*What you will do:*
A - Answer these about the event-loop extract, one per line, marked (i), (ii), (iii):
(i) Which built-in function does the text say is called to re-enter a generator?
(ii) Into what kind of queue does the event loop append tasks?
(iii) In loop.py, what does the accept method yield when BlockingIOError is raised?
B - Please reproduce the event-loop extract word for word between "An event loop is" and "form of coroutine.", inclusive.

*Extract:*
= = = = = = =

To migrate the similar structure from blocking to non-blocking, a function (or a task) requires to snapshot the current status, including arguments, variables, and breakpoints, when it needs to wait for I/O operations. Also, the scheduler should be able to re-entry the function and execute the remaining code after I/O operations finish. Unlike other programming languages such as C++, Python can achieve the concepts discussed above easily because its generator can preserve all status and re-entry by calling the built-in function next(). By utilizing generators, handling I/O operations like the previous snippet but a non-blocking form, which is called inline callback, is reachable inside an event loop.

Event Loop

An event loop is a scheduler to manage tasks within a program instead of depending on operating systems. The following snippet shows how a simple event loop to handle socket connections asynchronously. The implementation concept is to append tasks into a FIFO job queue and register a selector when I/O operations are not ready. Also, a generator preserves the status of a task that allows it to be able to execute its remaining jobs without callback functions when I/O results are available. By observing how an event loop works, therefore, it would assist in understanding a Python generator is indeed a form of coroutine.

# loop.py

from selectors import DefaultSelector, EVENT_READ, EVENT_WRITE

class Loop(object):
    def __init__(self):
        self.sel = DefaultSelector()
        self.queue = []

    def create_task(self, task):
        self.queue.append(task)

    def polling(self):
        for e, m in self.sel.select(0):
            self.queue.append((e.data, None))
            self.sel.unregister(e.fileobj)

    def is_registered(self, fileobj):
        try:
            self.sel.get_key(fileobj)
        except KeyError:
            return False
        return True

    def register(self, t, data):
        if not data:
            return False

        if data[0] == EVENT_READ:
            if self.is_registered(data[1]):
                self.sel.modify(data[1], EVENT_READ, t)
            else:
                self.sel.register(data[1], EVENT_READ, t)
        elif data[0] == EVENT_WRITE:
            if self.is_registered(data[1]):
                self.sel.modify(data[1], EVENT_WRITE, t)
            else:
                self.sel.register(data[1], EVENT_WRITE, t)
        else:
            return False

        return True

    def accept(self, s):
        conn, addr = None, None
        while True:
            try:
                conn, addr = s.accept()
            except BlockingIOError:
                yield (EVENT_READ, s)
            else:
                break
        return conn, addr

    def recv(self, conn, size):
        msg = None
        while True:
            try:
                msg = conn.recv(1024)
            except BlockingIOError:
                yield (EVENT_READ, conn)
            else:
                break
        return msg

    def send(self, conn, msg):
        size = 0
        while True:
            try:
                size = conn.send(msg)
            except BlockingIOError:
                yield (EVENT_WRITE, conn)
            else:
                break
        return size

    def once(self):
        self.polling()
        unfinished = []
        for t, data in self.queue:
            try:
                data = t.send(data)
            except StopIteration:
                continue

            if self.register(t, data):
                unfinished.append((t, None))

        self.queue = unfinished

    def run(self):
        while self.queue or self.sel.get_map():
            self.once()

= = = = = = =

*Supplied data:*
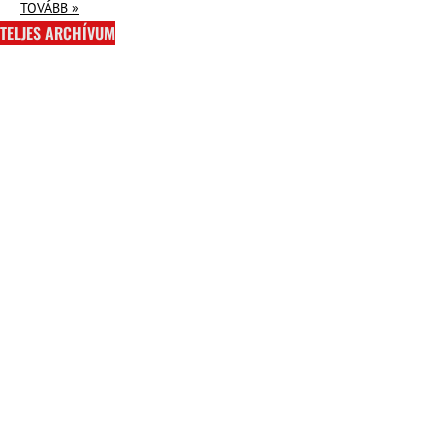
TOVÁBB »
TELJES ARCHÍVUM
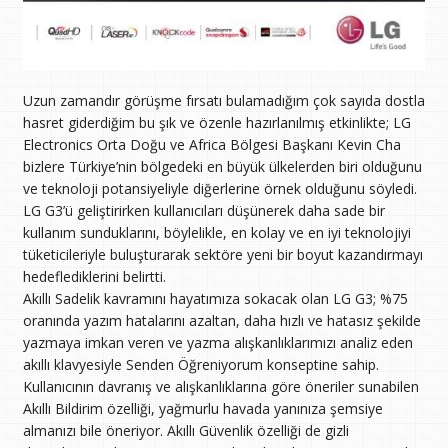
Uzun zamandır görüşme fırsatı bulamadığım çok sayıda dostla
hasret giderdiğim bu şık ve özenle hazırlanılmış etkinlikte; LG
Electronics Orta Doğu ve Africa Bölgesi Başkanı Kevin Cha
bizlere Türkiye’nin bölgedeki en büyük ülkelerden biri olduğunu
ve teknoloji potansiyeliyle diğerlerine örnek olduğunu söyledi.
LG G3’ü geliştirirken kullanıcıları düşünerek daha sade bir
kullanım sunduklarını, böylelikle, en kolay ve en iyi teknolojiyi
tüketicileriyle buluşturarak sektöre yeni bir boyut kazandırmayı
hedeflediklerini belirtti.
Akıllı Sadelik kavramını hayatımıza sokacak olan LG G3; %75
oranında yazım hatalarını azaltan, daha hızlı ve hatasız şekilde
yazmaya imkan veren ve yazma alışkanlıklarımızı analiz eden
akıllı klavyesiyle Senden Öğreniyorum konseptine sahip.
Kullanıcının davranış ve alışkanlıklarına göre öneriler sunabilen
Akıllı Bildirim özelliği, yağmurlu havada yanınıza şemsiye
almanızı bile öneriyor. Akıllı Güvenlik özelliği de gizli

= = = = = = =

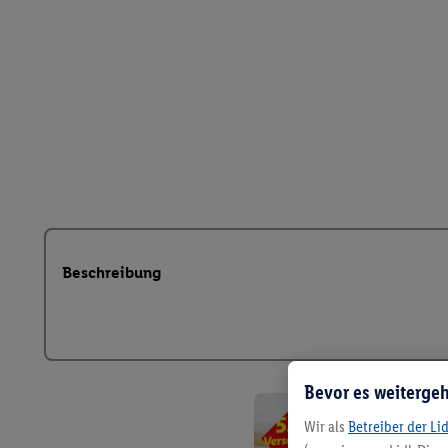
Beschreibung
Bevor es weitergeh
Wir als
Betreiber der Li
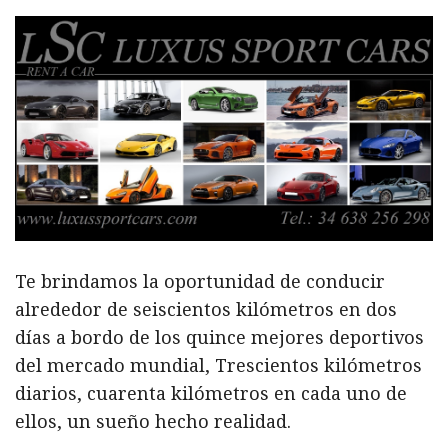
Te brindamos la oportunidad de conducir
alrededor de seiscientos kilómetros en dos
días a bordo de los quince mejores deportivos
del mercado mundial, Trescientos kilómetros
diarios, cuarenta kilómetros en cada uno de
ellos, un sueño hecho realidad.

= = = = = = =

*Results in order:*
A -
(i) next()
(ii) A FIFO job queue
(iii) (EVENT_READ, s)

B -
An event loop is a scheduler to manage tasks within a program instead of depending on operating systems. The following snippet shows how a simple event loop to handle socket connections asynchronously. The implementation concept is to append tasks into a FIFO job queue and register a selector when I/O operations are not ready. Also, a generator preserves the status of a task that allows it to be able to execute its remaining jobs without callback functions when I/O results are available. By observing how an event loop works, therefore, it would assist in understanding a Python generator is indeed a form of coroutine.